Kay goes on to cite recent scandals of Libor fixing and the mis-selling of payment protection insurance as examples of actions that do not meet the expectations of putting ones clients’ interests first. The continued appearance of negative news each year has led to the low levels of industry trust reported in the 2013 Edelman Trust Barometer and the recent CFA Institute Global Market Sentiment Survey.

Although John Kay focuses on the UK while elaborating in his article, the types of scandals he mentioned are not limited to the country. In Asia, there are increasing reports suggesting that local interbank offering rates were rigged as well.

In Hong Kong, for example, the Hong Kong Monetary Authority has started investigations to ascertain potential misconduct with regards to the Hibor (Hong Kong Interbank Offered Rate) submissions there. In Singapore, the Monetary Authority of Singapore is reviewing the Sibor (Singapore Interbank Offered Rate) setting process more fundamentally in the wake of the Libor fixing scandals. Tokyo does not appear to be an exception here either. Last year, the Financial Services Agency in Japan initiated a review of Tibor (Tokyo Interbank Offered Rate) rate submissions.

This is on top of the numerous cases of mis-selling in Asia, for which the well-known Lehman mini-bond mis-selling case in Singapore is only one example out of many. Add to these the scandals resulting from front-running, as recently exposed in India, or the leaking of insider information as publicised in Japan last year, it should be no wonder that the overwhelming results of the CFA Institute Global Market Sentiment Survey point to deteriorating levels of trust in the investment industry in Asia as well.

Kay believes that “the reputation of finance has been degraded by the actions of a few.” And further, “if trust and confidence in financial intermediation are to be re-established, principles of loyalty and prudence are a prerequisite.”

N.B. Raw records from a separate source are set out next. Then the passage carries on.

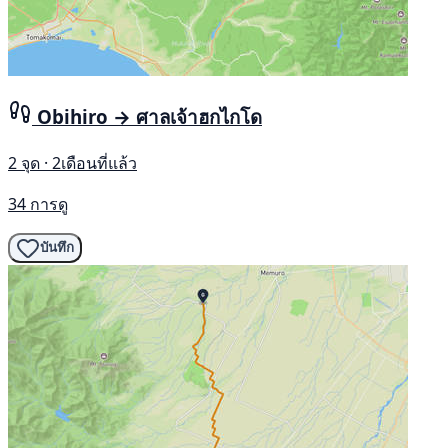
Obihiro → ศาลเจ้าฮกไกโด
2 จุด · 2เดือนที่แล้ว
34 การดู
บันทึก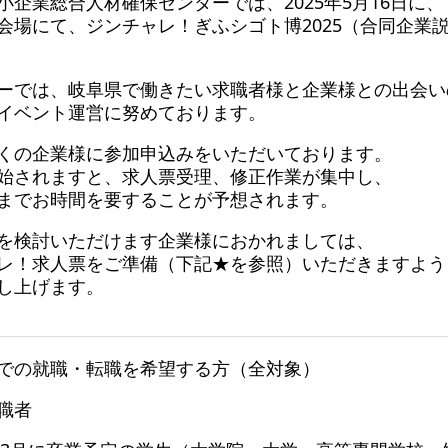
小企業総合人材確保センターでは、2025年5月16日に、
会場にて、ジンチャレ！ぎふシゴト博2025（合同企業
■
ーでは、岐阜県で働きたい求職者様と企業様との出会い
イベント運営に努めております。
くの企業様に参加申込みをいただいております。
始されますと、求人票受理、修正作業が集中し、
までお時間を要することが予想されます。
を検討いただけます企業様におかれましては、
レ！求人票をご準備（下記★を参照）いただきますよう
し上げます。
での就職・転職を希望する方（全対象）
職者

One aspect of the CFA Institute Code of Ethics and Standards of Professional Conduct is for individuals to “place the integrity of the investment profession and the interests of clients above their own personal interests.” CFA Institute members must adhere to the Standard of Loyalty, Prudence, and Care, which places additional emphasis on the principles Kay called prerequisites to regaining the trust of clients. The guidance in the CFA Institute Standards of Practice Handbook “clarifies that client interests are paramount.” As investment professionals embrace these core principles with the recommendations they make, investor opinions will begin to change.

However, the reputations being questioned go beyond the individual advisers committing wrongdoing. Recent scandals also have broad damaging effects on the firms where the individuals worked, beyond the fines levied. To assist in re-establishing the image of the industry, firms must work to create a new culture where ethical actions are expected and not the exception.

Firms build this culture of integrity through compliance with standards promoting high ethical and professional conduct by all firm employees. When a firm enforces the commonly-held ethical principles to clients of loyalty, prudence, and care, the firms signal to their clients, employees, and peers the importance of placing clients’ interests first. It should not be a surprise that a growing number of asset management firms in Asia are considering adoption of the CFA Institute Asset Manager Code of Professional Conduct. Currently more than 840 firms are claiming compliance globally.

Restoring investor trust will not occur quickly. It will take small and consistent actions by many to erase the reputational damage caused by a few. Through working together to weed out unethical and corrupt actions, the industry can regain some of its lost reputation.

Glenn Doggett is the Director for Standards of Practice and Alexander Flatscher is Director for Code & Standards at the CFA Institute.